Brexit: Judicial independence and the Bill of Rights
The article 50 question should ultimately be decided by the judges of the highest court, not by high-handed newspaper editors, writes Chris Robinson
At the beginning of November three senior judges, sitting as a Divisional Court of the High Court, made a ruling in R (Miller) v Secretary of State for Exiting the European Union  EWHC 2768 (Admin). The Lord Chief Justice, Lord Thomas, the Master of the Rolls, Sir Terence Etherton, and Lord Justice Sales unanimously ruled that parliament – rather than the prime minister by use of prerogative powers – would need to trigger article 50 in order to begin the UK’s exit process from the European Union.
The instant reaction from three leading British newspapers was to give the judges a front-page roasting in the form of blazing angry headlines: ‘Enemies of the People’ thundered the Daily Mail, ‘The judges versus the people’ declared the Daily Telegraph, and ‘Who Do You Think EU Are?’ asked the Sun.
Such attacks on senior judges serve to exacerbate what is an already turbulent period in our political history. Unprecedented in modern times, they have left many lawyers in shock at the degree of vilification over a judgment which was all about proper process and not about party politics. Our unwritten constitution allows for a fully independent judiciary and the rule of law for very good reasons. We forget them at our peril.
As Robert Bourns, the president of The Law Society, put it, ‘Attacks on the judges simply because they were doing their jobs, do our country no credit… It is part of the role of lawyers to defend unpopular causes and there has been an increasing narrative in recent months that seeks to conflate the jobs solicitors and barristers do with the causes they represent as part of our system of justice. The extension of this to disparaging and criticising judges is dangerous and damaging.’
Trying to exert political pressure on judges, or even worse, endeavouring to intimidate them, should be totally unacceptable in a civilised society.
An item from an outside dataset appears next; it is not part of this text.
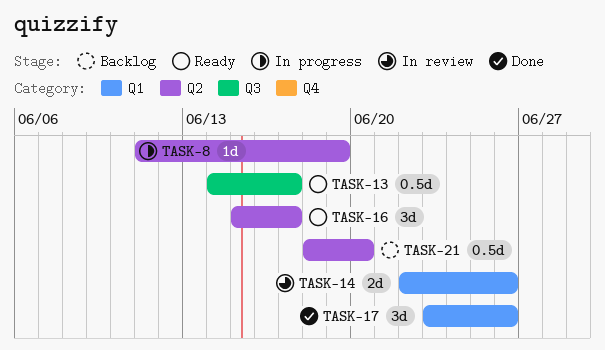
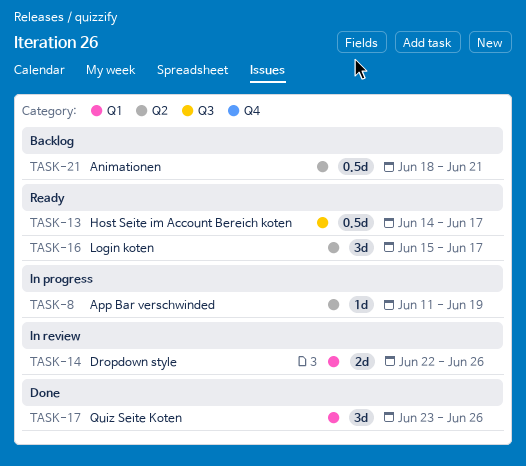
TASK-21, due: Jun 20 -> Jun 21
But what did the court actually decide? Contrary to what the headlines might suggest, their judgment had nothing to do with the referendum and whether or not it is binding: indeed, the government did not even attempt to argue that the referendum provided legal authority for giving the article 50 notice. The case turned on whether giving such notice effectively changes the law enacted by parliament.
The government has already accepted that the notice automatically brings about the end of UK membership and is irrevocable. The court found that this changes the legal rights of UK citizens, and any Brexit agreement with the EU would also have legal effects inside the UK.
The authority of government to make (and unmake) treaties is part of the royal prerogative, the executive powers exercised by ministers, but ministers unambiguously do not have the power to change or override the law as enacted by parliament, unless authorised by parliament. One commentator criticised the judges’ reliance on ‘a 17th-century statute’. The statute in question is the Bill of Rights, the English constitutional settlement of 1689, which is as close as we get to a written protection of freedoms in English law. The Bill says: ‘The pretended Power of Suspending of Laws or the Execution of Laws by Regall Authority without Consent of Parlyament is illegall… the pretended Power of Dispensing with Laws or the Execution of Laws by Regall Authoritie… is illegall.’
What the three judges decided – and the point on which an appeal to the Supreme Court might succeed – is that the simple act of giving an article 50 notice has a legal effect that will amount to repealing or suspending the European Communities Act 1972, wholly or partially. Under our unwritten constitution, including the Bill of Rights, that needs an act of parliament.
Everyone would accept that the process of untangling UK laws from the EU will need at least one enabling act of parliament. The debatable point, now going to the Supreme Court, is whether it must be done now, at the beginning of the process. Does the article 50 notice, in and of itself, change domestic laws made by parliament, or does it, like many treaties, change international obligations in ways that need UK legislation to implement them, which comes later? Can ministers create a domestic legal mess by changing treaties at international level, which can be resolved by parliament later?
These questions should ultimately be decided by the judges of the highest court, not by the high-handed editors of the Daily Mail, the Daily Telegraph, and the Sun.